#### Texto fornecido
++++++

Restauração ambiental na fazenda: não adotar ações pode custar caro

Especialistas chamam a atenção para a urgência do engajamento dos produtores rurais

Calcular o custo de não implementar ações voltadas à preservação ambiental na propriedade rural é fundamental nos dias atuais. A observação é de Fabíola Zerbini, diretora de Florestas da Secretaria de Biodiversidade, Florestas e Direitos Animais do Ministério do Meio Ambiente (MMA). Ela participou, nesta terça-feira (10/09), do painel de abertura do CBSementes – Congresso Brasileiro de Sementes, em Foz do Iguaçu (PR).

“O produtor precisa começar a internalizar o custo da não implementação dessas ações – o que, muitas vezes, vai gerar aumento no custo de irrigação e de tratamento de solo e vai reduzir a produtividade por hectare. Isso precisa ser colocado numa balança”, ressalta, em entrevista à Globo Rural.

Frente às mudanças climáticas, ela salienta a importância de um movimento não somente individualizado, mas em níveis globais. “O clima é um elemento de risco para o agro; por isso, é preciso uma gestão climática na fazenda, com a restauração ambiental incluída. Mas precisamos avançar juntos na regularização, com engajamento do setor econômico mundial e do produtor rural”, adverte.

Recuperação

Desde o Acordo de Paris em 2015, reafirmado em 2017, o Brasil estabeleceu a meta de recuperar 12 milhões de hectares de vegetação nativa até 2030, com base no passivo do Código Florestal. No entanto, segundo Fabíola, não há um sistema público oficial que indique exatamente o progresso dessa meta, somente plataformas privadas de monitoramento, como o Observatório da Restauração e Reflorestamento.

A diretora chamou a atenção para a política nacional de restauração que está sendo revista por meio do Plano Nacional de Vegetação Nativa (Planaveg), que propõe uma série de ações para garantir que as sementes nativas tenham um marco regulatório robusto. “Isso não só facilita o acesso dos produtores a essas sementes, como também impulsiona a regularização ambiental das propriedades e a implementação do Código Florestal”, avalia.

++++++

#### Extrato de dados
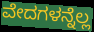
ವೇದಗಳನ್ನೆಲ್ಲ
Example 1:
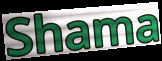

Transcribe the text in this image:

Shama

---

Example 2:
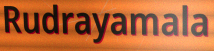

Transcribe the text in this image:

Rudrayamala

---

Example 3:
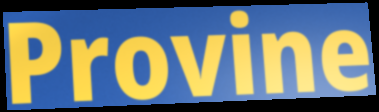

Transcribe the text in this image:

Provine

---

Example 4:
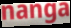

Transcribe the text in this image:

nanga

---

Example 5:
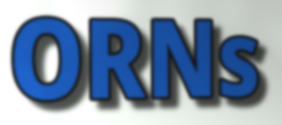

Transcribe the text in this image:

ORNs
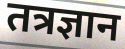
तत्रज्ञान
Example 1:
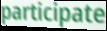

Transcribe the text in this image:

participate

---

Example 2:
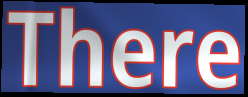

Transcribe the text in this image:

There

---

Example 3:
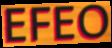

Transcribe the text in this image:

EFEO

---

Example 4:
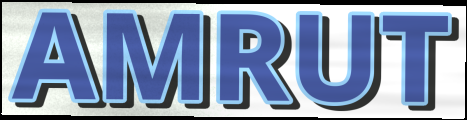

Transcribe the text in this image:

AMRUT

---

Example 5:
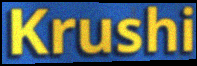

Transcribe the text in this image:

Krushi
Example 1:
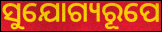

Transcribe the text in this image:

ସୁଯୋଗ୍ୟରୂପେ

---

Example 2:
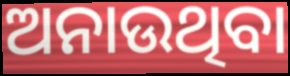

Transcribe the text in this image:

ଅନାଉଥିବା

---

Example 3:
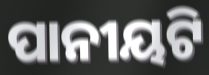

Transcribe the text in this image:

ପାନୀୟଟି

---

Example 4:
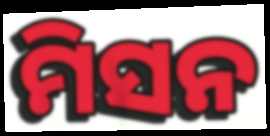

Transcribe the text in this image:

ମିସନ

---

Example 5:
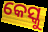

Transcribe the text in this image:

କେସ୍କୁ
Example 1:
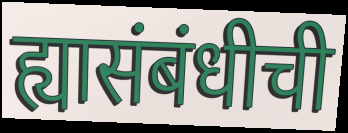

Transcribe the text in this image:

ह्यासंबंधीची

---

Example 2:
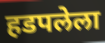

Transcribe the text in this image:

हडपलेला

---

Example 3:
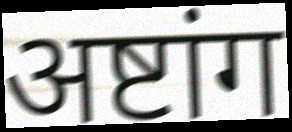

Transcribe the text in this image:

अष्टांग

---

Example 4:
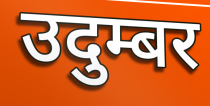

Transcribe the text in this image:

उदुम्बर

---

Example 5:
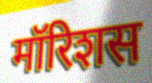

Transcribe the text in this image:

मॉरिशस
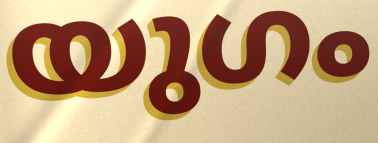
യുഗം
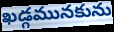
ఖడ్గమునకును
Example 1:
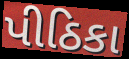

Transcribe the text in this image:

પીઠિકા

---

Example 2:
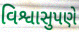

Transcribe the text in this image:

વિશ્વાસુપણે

++++++

#### Tarefa A
No texto sobre restauração ambiental, reescreva o trecho que começa pelas palavras "Frente às mudanças" e pare depois de "Restauração e Reflorestamento.", substituindo "gestão climática" por "gestão do clima".
#### Tarefa B
Traduza para o inglês a frase do texto sobre restauração ambiental "Desde o Acordo de Paris em 2015, reafirmado em 2017, o Brasil estabeleceu a meta de recuperar 12 milhões de hectares de vegetação nativa até 2030, com base no passivo do Código Florestal."
#### Tarefa C
Resuma de forma mais breve o parágrafo do texto sobre restauração ambiental que começa com "A diretora chamou a atenção", mantendo os fatos principais.

#### Solução completa A
Frente às mudanças climáticas, ela salienta a importância de um movimento não somente individualizado, mas em níveis globais. “O clima é um elemento de risco para o agro; por isso, é preciso uma gestão do clima na fazenda, com a restauração ambiental incluída. Mas precisamos avançar juntos na regularização, com engajamento do setor econômico mundial e do produtor rural”, adverte.

Recuperação

Desde o Acordo de Paris em 2015, reafirmado em 2017, o Brasil estabeleceu a meta de recuperar 12 milhões de hectares de vegetação nativa até 2030, com base no passivo do Código Florestal. No entanto, segundo Fabíola, não há um sistema público oficial que indique exatamente o progresso dessa meta, somente plataformas privadas de monitoramento, como o Observatório da Restauração e Reflorestamento.

#### Solução completa B
Since the Paris Agreement in 2015, reaffirmed in 2017, Brazil has set the goal of restoring 12 million hectares of native vegetation by 2030, based on the liabilities under the Forest Code.

#### Solução completa C
A diretora destacou a revisão da política nacional de restauração por meio do Planaveg. O plano propõe ações para que as sementes nativas tenham um marco regulatório robusto. Segundo ela, isso facilita o acesso dos produtores a essas sementes. Também impulsiona a regularização ambiental das propriedades e a implementação do Código Florestal.